**EXERCISE OBJECTIVE**. Copy every line of text in the material exactly, and leave the pictures out of your copy.

_ _ _ _ _

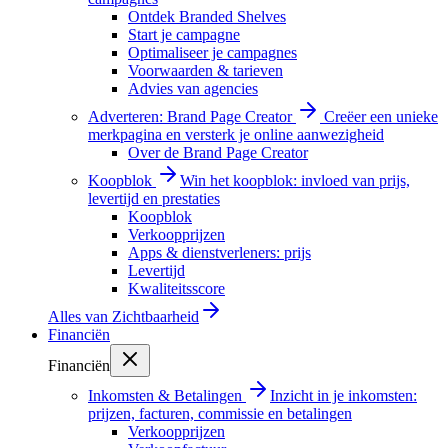
Ontdek Branded Shelves
Start je campagne
Optimaliseer je campagnes
Voorwaarden & tarieven
Advies van agencies
Adverteren: Brand Page Creator
Creëer een unieke
merkpagina en versterk je online aanwezigheid
Over de Brand Page Creator
Koopblok
Win het koopblok: invloed van prijs,
levertijd en prestaties
Koopblok
Verkoopprijzen
Apps & dienstverleners: prijs
Levertijd
Kwaliteitsscore
Alles van
Zichtbaarheid
Financiën
Financiën
Inkomsten & Betalingen
Inzicht in je inkomsten:
prijzen, facturen, commissie en betalingen
Verkoopprijzen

_ _ _ _ _

**SOLUTION FOR THIS PROBLEM**.
Ontdek Branded Shelves
Start je campagne
Optimaliseer je campagnes
Voorwaarden & tarieven
Advies van agencies
Adverteren: Brand Page Creator
Creëer een unieke
merkpagina en versterk je online aanwezigheid
Over de Brand Page Creator
Koopblok
Win het koopblok: invloed van prijs,
levertijd en prestaties
Koopblok
Verkoopprijzen
Apps & dienstverleners: prijs
Levertijd
Kwaliteitsscore
Alles van
Zichtbaarheid
Financiën
Financiën
Inkomsten & Betalingen
Inzicht in je inkomsten:
prijzen, facturen, commissie en betalingen
Verkoopprijzen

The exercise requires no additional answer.